Visual Question Answering~(VQA) is an important task in multimodal AI, which requires models to understand and reason on knowledge present in visual and textual data. However, most of the current VQA datasets and models are primarily focused on English and a few major world languages, with images that are Western-centric. While recent efforts have tried to increase the number of languages covered on VQA datasets, they still lack diversity in low-resource languages. More importantly, some datasets extend the text to other languages, either via translation or some other approaches, but usually keep the same images, resulting in narrow cultural representation. To address these limitations, we create CVQA, a new Culturally-diverse Multilingual Visual Question Answering benchmark dataset, designed to cover a rich set of languages and regions, where we engage native speakers and cultural experts in the data collection process. CVQA includes culturally-driven images and questions from across 28 countries in four continents, covering 26 languages with 11 scripts, providing a total of 9k questions. We benchmark several Multimodal Large Language Models (MLLMs) on CVQA, and we show that the dataset is challenging for the current state-of-the-art models. This benchmark will serve as a probing evaluation suite for assessing the cultural bias of multimodal models and hopefully encourage more research efforts towards increasing cultural awareness and linguistic diversity in this field.
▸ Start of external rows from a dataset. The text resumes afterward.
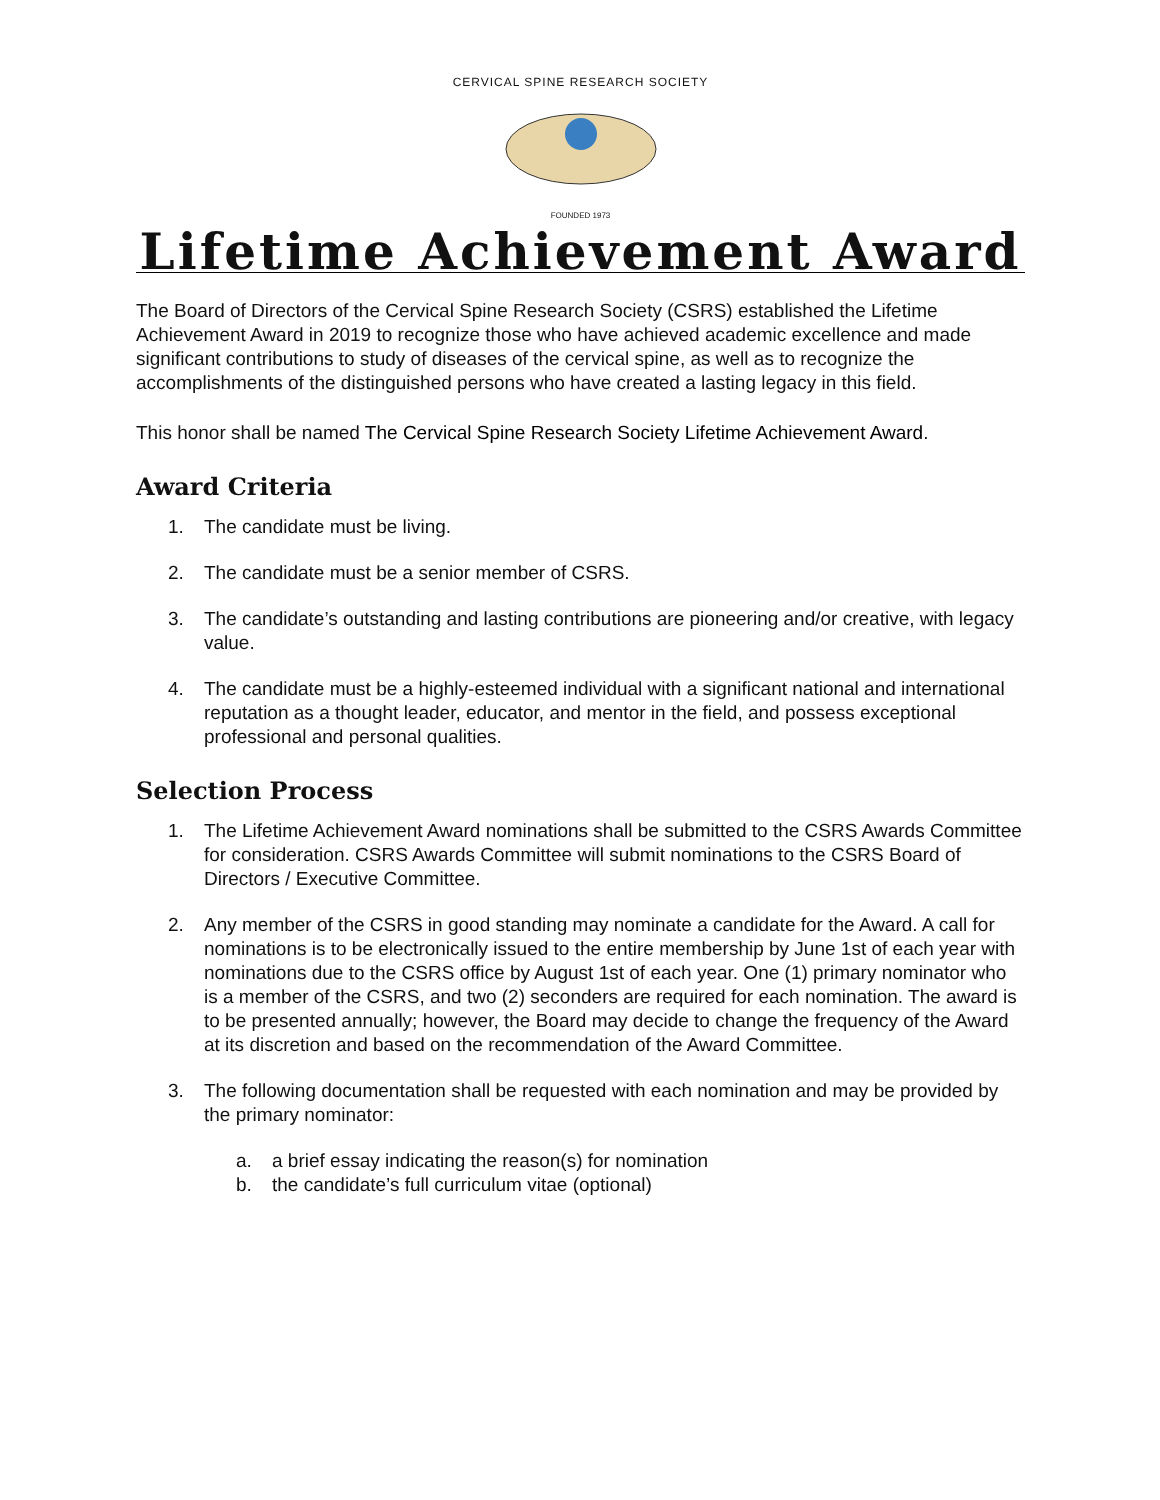CERVICAL SPINE RESEARCH SOCIETY
FOUNDED 1973
Lifetime Achievement Award
The Board of Directors of the Cervical Spine Research Society (CSRS) established the Lifetime Achievement Award in 2019 to recognize those who have achieved academic excellence and made significant contributions to study of diseases of the cervical spine, as well as to recognize the accomplishments of the distinguished persons who have created a lasting legacy in this field.
This honor shall be named The Cervical Spine Research Society Lifetime Achievement Award.
Award Criteria
1. The candidate must be living.
2. The candidate must be a senior member of CSRS.
3. The candidate’s outstanding and lasting contributions are pioneering and/or creative, with legacy value.
4. The candidate must be a highly-esteemed individual with a significant national and international reputation as a thought leader, educator, and mentor in the field, and possess exceptional professional and personal qualities.
Selection Process
1. The Lifetime Achievement Award nominations shall be submitted to the CSRS Awards Committee for consideration. CSRS Awards Committee will submit nominations to the CSRS Board of Directors / Executive Committee.
2. Any member of the CSRS in good standing may nominate a candidate for the Award. A call for nominations is to be electronically issued to the entire membership by June 1st of each year with nominations due to the CSRS office by August 1st of each year. One (1) primary nominator who is a member of the CSRS, and two (2) seconders are required for each nomination. The award is to be presented annually; however, the Board may decide to change the frequency of the Award at its discretion and based on the recommendation of the Award Committee.
3. The following documentation shall be requested with each nomination and may be provided by the primary nominator:
a. a brief essay indicating the reason(s) for nomination
b. the candidate’s full curriculum vitae (optional)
Thu 12 Dec. 16:10 - 16:30 PST

LINGOLY: A Benchmark of Olympiad-Level Linguistic Reasoning Puzzles in Low Resource and Extinct Languages

Andrew M. Bean · Simeon Hellsten · Harry Mayne · Jabez Magomere · Ethan Chi · Ryan Chi · Scott Hale · Hannah Rose Kirk

In this paper, we present the LingOly benchmark, a novel benchmark for advanced reasoning abilities in large language models. Using challenging Linguistic Olympiad puzzles, we evaluate (i) capabilities for in-context identification and generalisation of linguistic patterns in very low-resource or extinct languages, and (ii) abilities to follow complex task instructions. The LingOly benchmark covers more than 90 mostly low-resource languages, minimising issues of data contamination, and contains 1,133 problems across 6 formats and 5 levels of human difficulty. We assess performance with both direct accuracy and comparison to a no-context baseline to penalise memorisation. Scores from 11 state-of-the-art LLMs demonstrate the benchmark to be challenging, and models perform poorly on the higher difficulty problems. On harder problems, even the top model only achieved 35.3% accuracy, 21.7% improvement over the no-context baseline. Large closed models typically outperform open models, and in general, the higher resource the language, the better the scores. These results indicate, in absence of memorisation, true multi-step out-of-domain reasoning remains a challenge for current language models.